L'équipe, dirigée par le professeur Jacob Hanna de l'Institut Weizmann, a réussi à créer des modèles complets d'embryons humains, et à les faire croître jusqu'à 14 jours, sans qu'aucun spermatozoïde, ovule ou utérus ne soit impliqué. Les chercheurs ont détaillé leurs travaux qui pourraient ouvrir la porte à de nouvelles voies de recherche sur l'infertilité et les maladies congénitales dans la revue Nature du 6 septembre 2023.

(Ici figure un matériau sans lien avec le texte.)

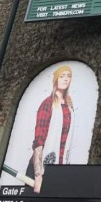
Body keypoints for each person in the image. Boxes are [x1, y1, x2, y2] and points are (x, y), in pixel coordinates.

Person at [25, 65, 75, 193]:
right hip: (42, 169)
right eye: (62, 76)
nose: (65, 79)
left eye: (68, 76)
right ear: (55, 80)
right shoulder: (48, 104)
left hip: (60, 168)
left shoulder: (69, 108)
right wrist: (38, 175)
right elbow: (39, 141)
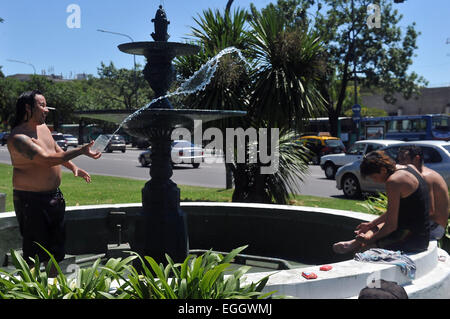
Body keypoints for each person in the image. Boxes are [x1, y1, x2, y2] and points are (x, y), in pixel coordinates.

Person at [7, 90, 101, 266]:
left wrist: (74, 167)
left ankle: (53, 288)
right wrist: (80, 151)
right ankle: (31, 290)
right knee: (34, 253)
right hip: (31, 202)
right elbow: (46, 160)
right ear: (28, 108)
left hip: (54, 197)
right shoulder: (18, 138)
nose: (47, 110)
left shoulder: (43, 129)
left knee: (56, 253)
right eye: (42, 105)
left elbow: (56, 150)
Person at [333, 150, 430, 254]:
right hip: (418, 232)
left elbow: (391, 225)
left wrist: (370, 240)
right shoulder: (409, 168)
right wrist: (371, 224)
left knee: (365, 250)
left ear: (383, 170)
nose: (375, 181)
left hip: (414, 240)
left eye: (374, 177)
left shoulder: (393, 182)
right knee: (375, 228)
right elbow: (395, 212)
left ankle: (356, 244)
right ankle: (354, 242)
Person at [397, 145, 449, 240]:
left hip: (435, 227)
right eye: (399, 159)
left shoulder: (424, 176)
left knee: (392, 234)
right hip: (429, 224)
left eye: (403, 159)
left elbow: (429, 211)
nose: (400, 163)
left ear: (416, 159)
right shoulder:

Des modèles d'embryon humains créés avec des cellules souches
Pour créer ces "similis" embryons humains, les chercheurs ont fait appel à des cellules souches pluripotentes. Ces dernières sont capables de se transformer en différents types de cellules de l'organisme. Dans cette expérience, certaines ont été sélectionnées pour être l'embryon lui-même, tandis que d'autres ont vu des gènes spécifiques activés pour devenir l'un des trois types de tissus nécessaires au développement embryonnaire : le placenta, le sac vitellin et la membrane extra-embryonnaire du mésoderme (qui crée le sac chorial).
Environ 1 % des cellules souches réunies en amas se sont auto-organisées et développées formant des "modèles d'embryons" synthétiques. Ils présentaient toutes les particularités d'un embryon humain, y compris le placenta. Leur croissance a été stoppée à 14 jours, ce qui est la limite légale dans de nombreux pays pour la recherche embryonnaire.

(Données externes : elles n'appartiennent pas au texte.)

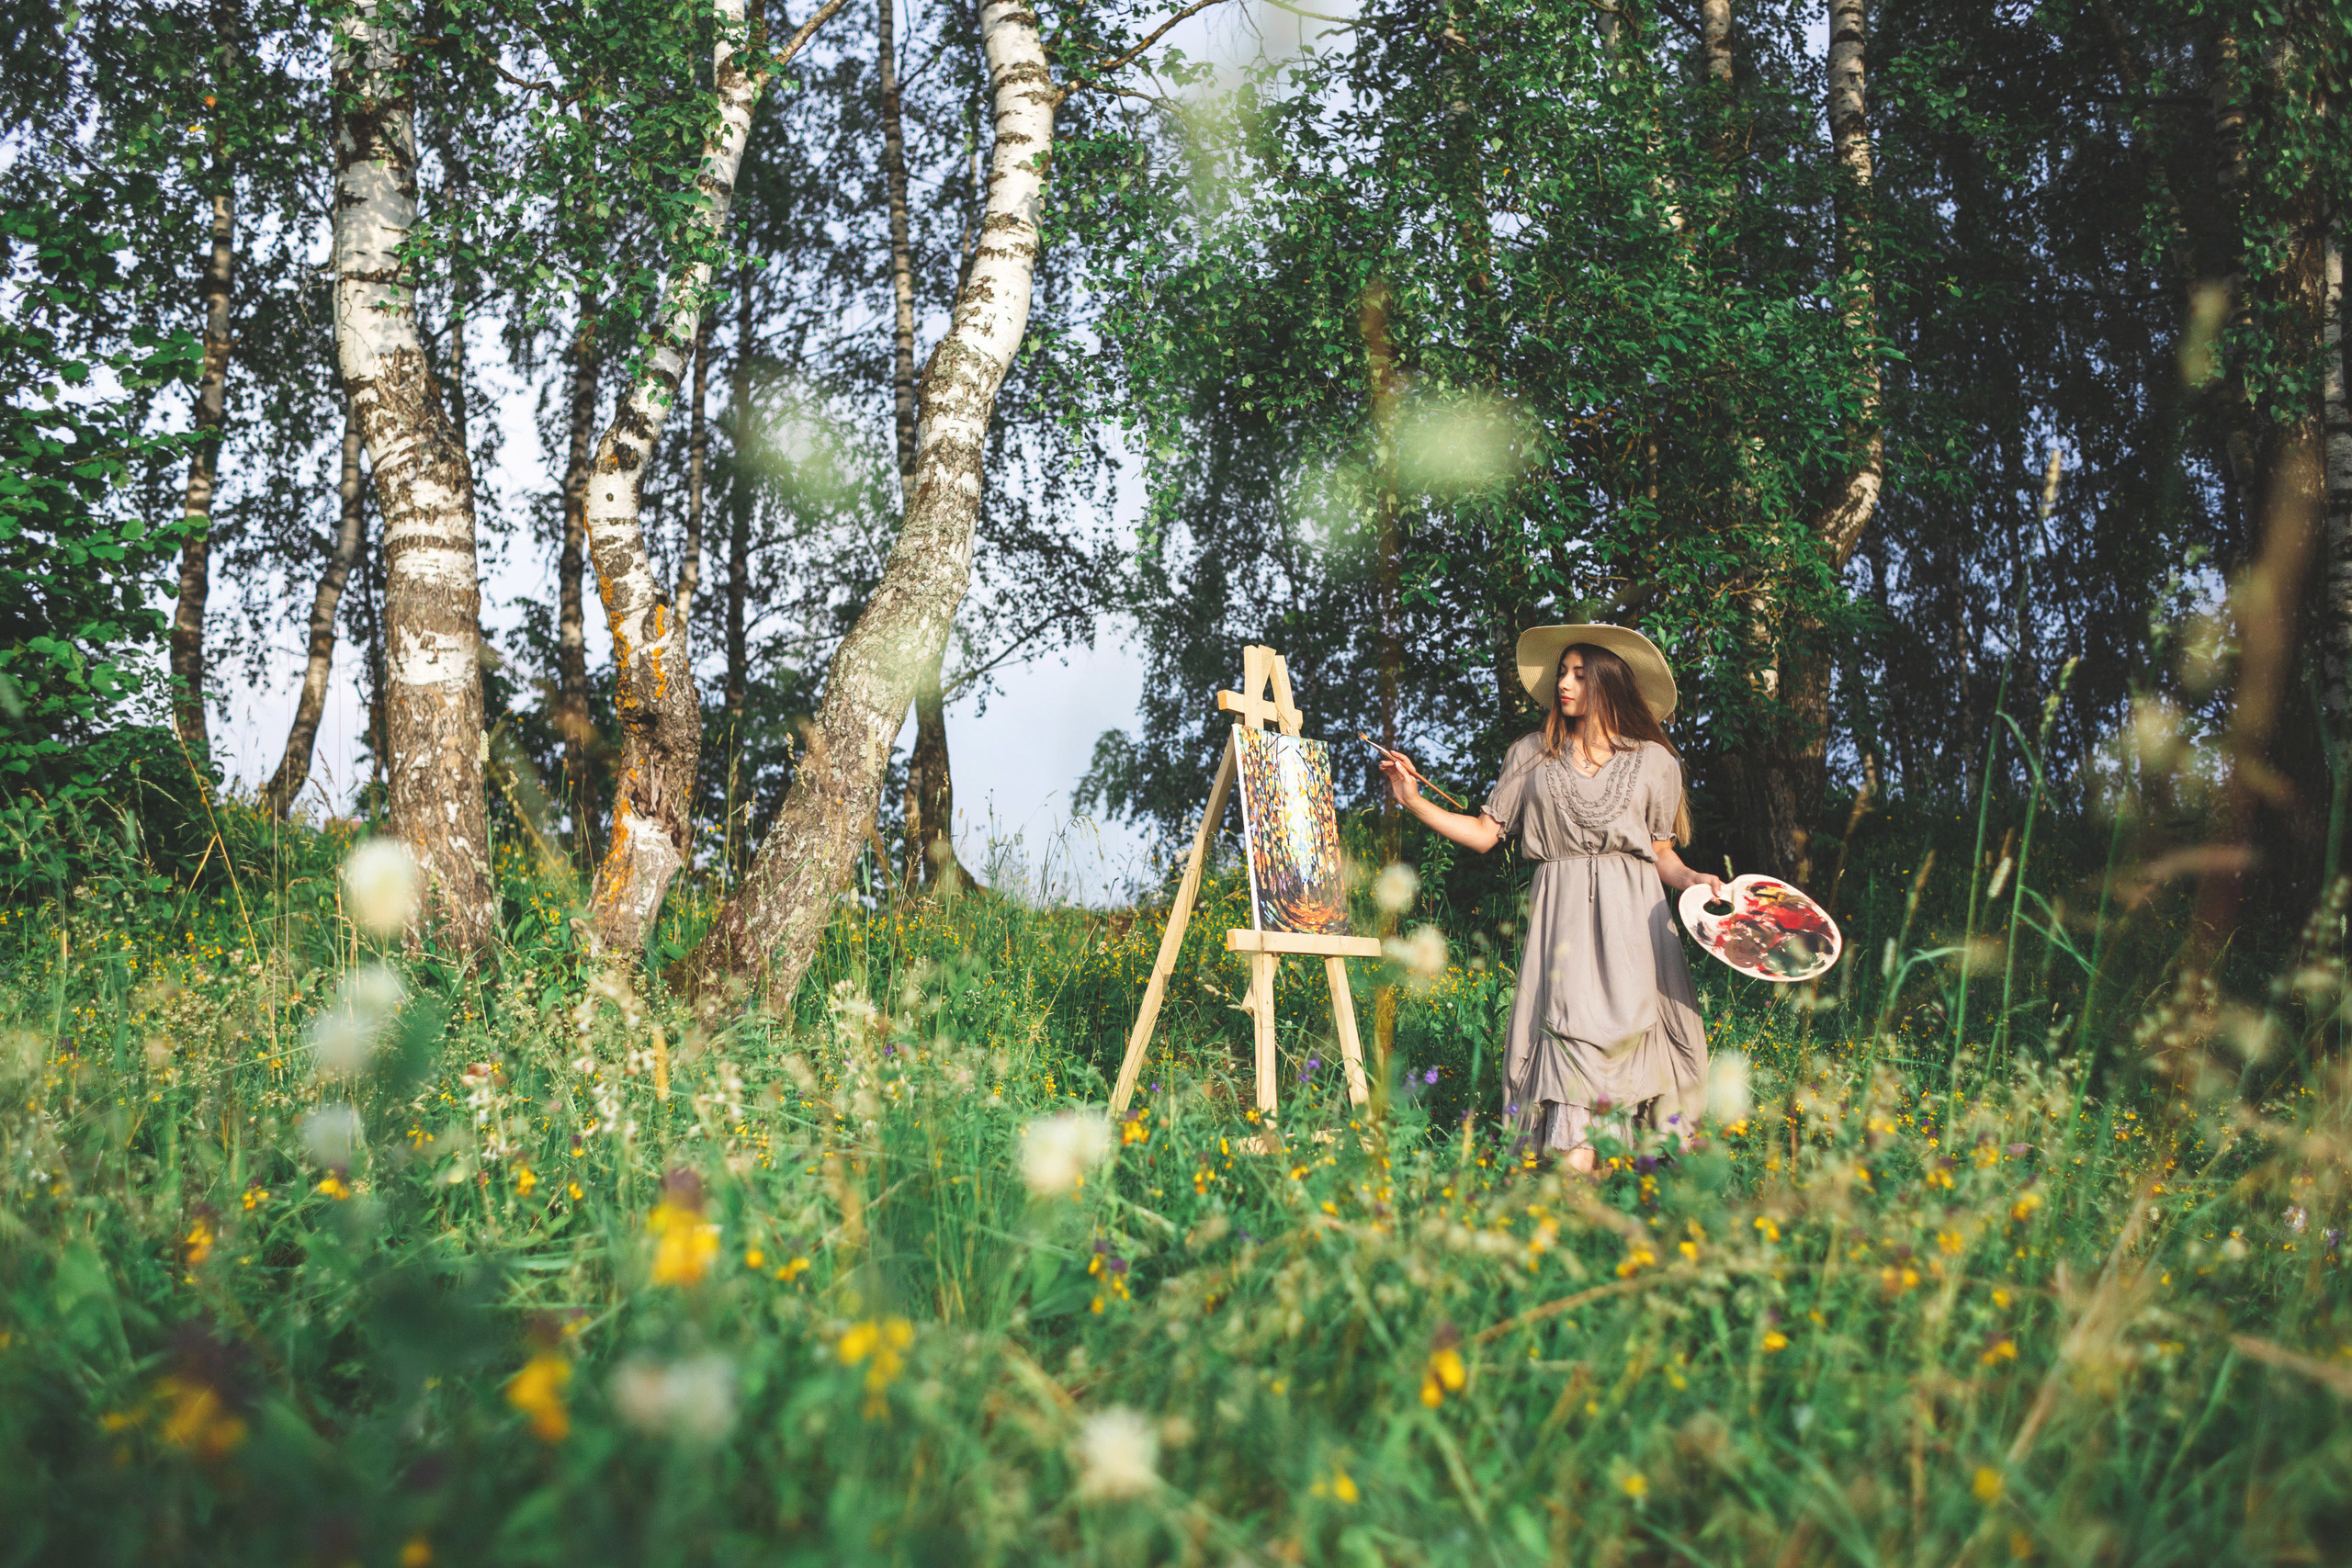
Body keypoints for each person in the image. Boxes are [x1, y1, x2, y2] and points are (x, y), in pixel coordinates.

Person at [1376, 625, 1723, 1172]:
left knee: (1636, 1039)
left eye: (1579, 675)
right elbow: (1485, 834)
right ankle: (1575, 1177)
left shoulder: (1655, 761)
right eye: (1562, 672)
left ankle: (1630, 1180)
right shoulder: (1531, 754)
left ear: (1609, 682)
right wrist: (1413, 800)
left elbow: (1661, 852)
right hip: (1562, 926)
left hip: (1635, 927)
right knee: (1569, 1034)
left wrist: (1694, 879)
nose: (1563, 684)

Embryon à partir de cellules souches : une avancée pour la recherche
Pour les chercheurs, cette découverte va permettre d'étudier les premiers stades méconnus du développement embryonnaire. "Ce premier mois (de développement embryonnaire, NDLR) reste en grande partie une boîte noire. Notre modèle d’embryon humain dérivé de cellules souches offre un moyen éthique et accessible d’examiner cette boîte. Il imite fidèlement le développement d’un véritable embryon humain, en particulier l’émergence de son architecture d’une finesse exquise", explique le Pr Jacob Hanna dans un communiqué.

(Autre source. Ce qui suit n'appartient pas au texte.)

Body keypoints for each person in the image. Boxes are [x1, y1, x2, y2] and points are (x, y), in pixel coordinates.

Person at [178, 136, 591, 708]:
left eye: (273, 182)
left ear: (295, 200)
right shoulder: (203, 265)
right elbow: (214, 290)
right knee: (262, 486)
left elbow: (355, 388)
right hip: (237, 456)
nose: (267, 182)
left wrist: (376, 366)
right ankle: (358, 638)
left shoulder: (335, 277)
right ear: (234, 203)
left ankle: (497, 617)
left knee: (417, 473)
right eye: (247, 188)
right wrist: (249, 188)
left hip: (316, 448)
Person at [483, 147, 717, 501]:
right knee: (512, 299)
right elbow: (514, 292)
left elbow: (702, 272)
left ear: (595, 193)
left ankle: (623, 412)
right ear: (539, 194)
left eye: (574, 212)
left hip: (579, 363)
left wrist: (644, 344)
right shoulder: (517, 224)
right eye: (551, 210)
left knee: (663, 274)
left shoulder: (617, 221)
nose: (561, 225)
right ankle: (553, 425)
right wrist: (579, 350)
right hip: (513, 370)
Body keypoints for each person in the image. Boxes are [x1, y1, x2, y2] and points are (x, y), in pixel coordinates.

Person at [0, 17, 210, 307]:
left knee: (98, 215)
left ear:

Les modèles d'embryons synthétiques pourraient aussi aider à mieux comprendre l'origine de l'infertilité, les malformations congénitales ou encore les effets de certains médicaments. Ils ont d'ailleurs déjà permis une première avancée.
Lors de leurs travaux, les scientifiques ont constaté que si l'embryon n'est pas correctement enveloppé par les cellules formant le placenta, d'autres parties de l'embryon ne peuvent pas se former. Cela pourrait expliquer certaines cas de fausses-couches précoces.
Embryon synthétique : pas de grossesse à l'horizon
Si ces embryons synthétiques peuvent aider la science, peuvent-ils devenir des êtres humains ? Pour le Dr Peter Rugg-Gunn, spécialiste du développement embryonnaire à l'Institut Babraham (Royaume-Uni), invité par le Guardian à donner son avis sur cette étude, la réponse est non. "Ce modèle d'embryon ne pourrait pas se développer s'il était transféré dans un utérus, parce qu'il contourne l'étape nécessaire pour s'attacher à la paroi de l'utérus", a-t-il expliqué au journal britannique.
Toutefois, il a reconnu que les expériences de ce type "soulèvent d'importantes considérations éthiques", et la nécessité pour les scientifiques d'avoir une réflexion sur ce domaine de recherche.